Noderize - Node app project
Docs are clear on what it does, how to install and use it
Bare minimum plus a bit more useful info in the docs.

We think of keeping our code simple, documentation should be the same.
Don’t use 18 different fonts and styles.
Everything doesn’t need to be H1 and H3 and H7, etc
When in doubt, use less styling.

Beyond “good enough” docs —
DO

List of prerequisits
Angular CLI
Firebase
Node

Also, linking to those other docs. Subliminally saying “it’s not my job to teach you these things, open a new browser tab and read those docs then come back here”

Don’t waste your time teaching people how to use the terminal.
Going to hate writing docs more if you go out of your way to write about things people don’t even need.

Troubleshooting tips
“In case this doesn’t happen, navigate to…”
Author knows their own code, gives me confidence to use it.
they’ve done the work to debug when things go weird
“If you don’t do these things first, it will take us a lot longer to try and help you fix problems.”
Gently nudges the reader to do some work.

Features are listed.
For larger apps, maybe a table of contents.
Or “3 specific features for this repo” get highlighted, etc.
Clear that if I don’t want those things to happen, this is not a repo I want to use. User won’t waste time.

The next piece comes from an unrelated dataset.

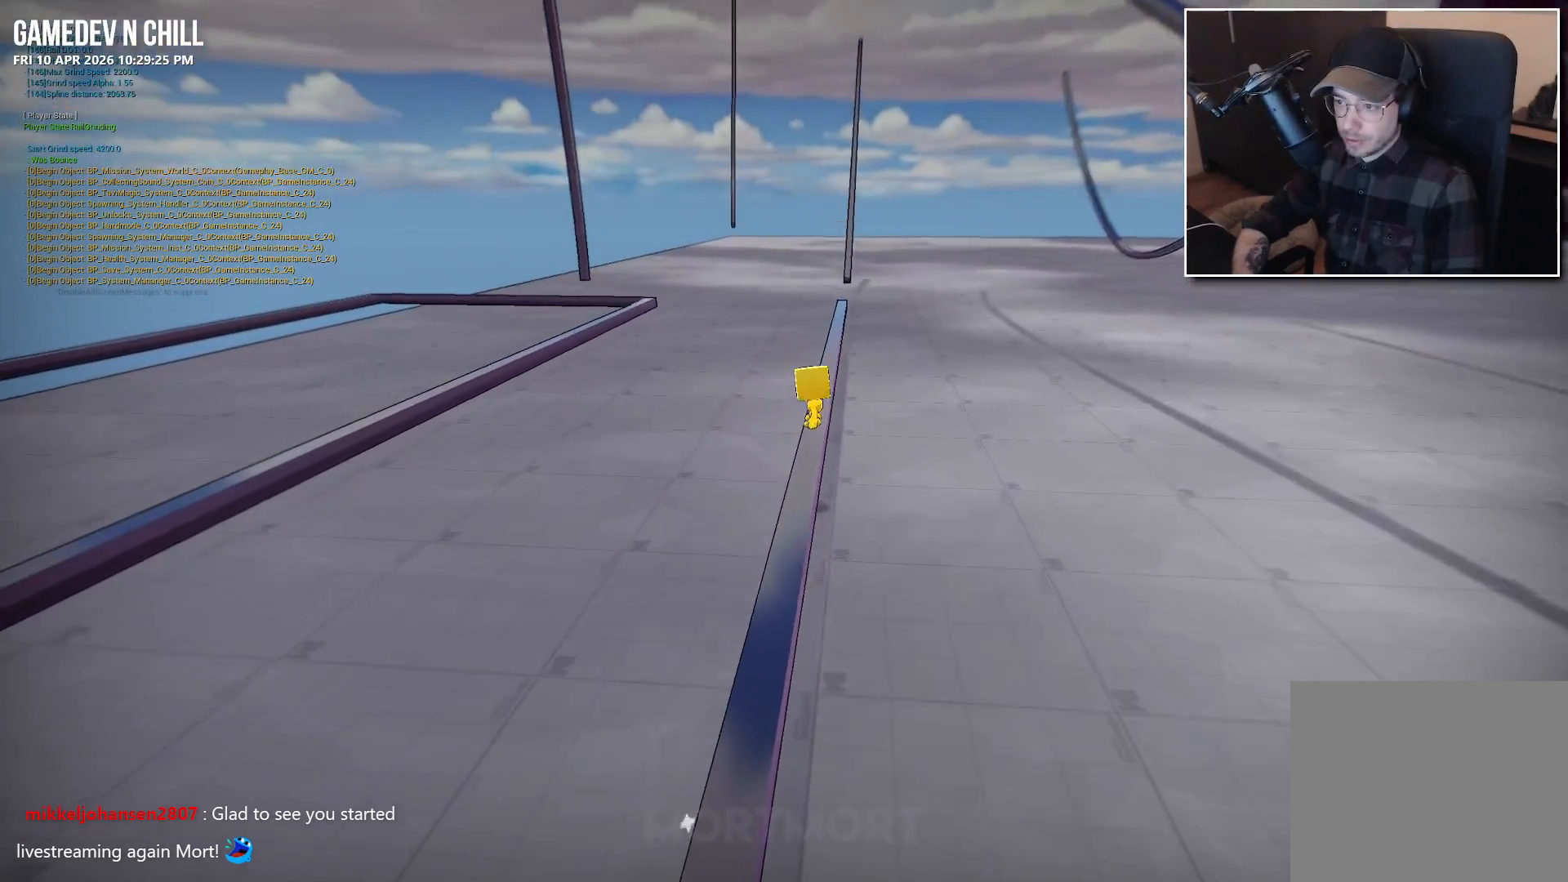
{"buttons": [], "left_stick": "up", "right_stick": "center", "events": []}
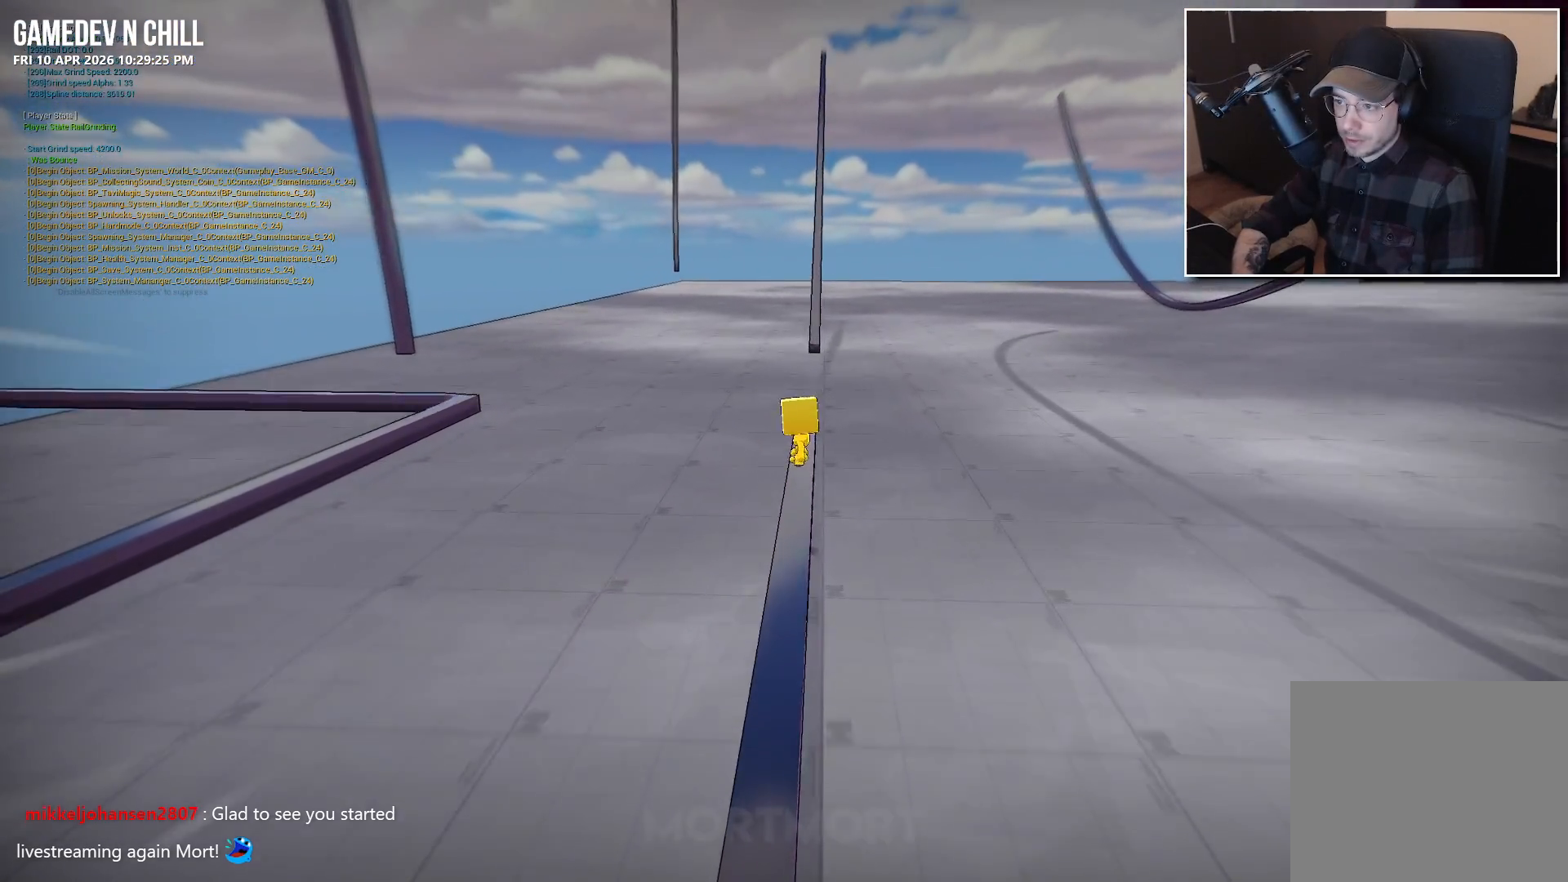
{"buttons": ["A"], "left_stick": "up", "right_stick": "center", "events": [[150, "A", "down"]]}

Sense of humour in the docs - gives me a better feeling when trying to use the code.
If you don’t have a sense of humour in your writing, just try to be yourself.
(Unless it’s for a day job and lots of people need it written in a very professional capacity.)

How NOT to write documentation —

Don’t bury important things in large paragraphs.

Examples should be simple, not verbose.

“For this tool, all you do is [cmd name]” rather than 15 different examples.

Keep it simple, just like you do your code. Docs should be no different.  We tend to think of docs as “verbose” but less is more when it comes to docs.

In code, we do DRY. But in docs, we get very repetitive.
If you write docs once, you can just say “check out the README”.
Why repeat yourself verbally in docs when you don’t do that in your code?

Don’t be a jerk.
“I’m a senior developer, I don’t need to be write documentation.”
It’s 2018 - get over it.
You can often translate the idioms you use for writing code and comments, and apply them to writing documentation.

How many times have you drawn SQL diagrams on a dry-erase board in a meeting? Take a picture, that can inform your documentation.

Ask for help.
Form a relationship with someone at work — write docs for their code, they write it for yours.
When you have to have code reviews anyway, having someone document it, gives you a chance to do both, kills 2 birds w/ 1 stone.

Document as you go
Any time we put something off until then end, it’s much more annoying.
Harder at first when an architecture isn’t fully defined.
Use your comments in your code.
Do a global search in your code for comments — there is some boiler plate for your docs.
If you don’t like to write, do video documentation — some people just want to talk thru their code. That’s a tool available to us.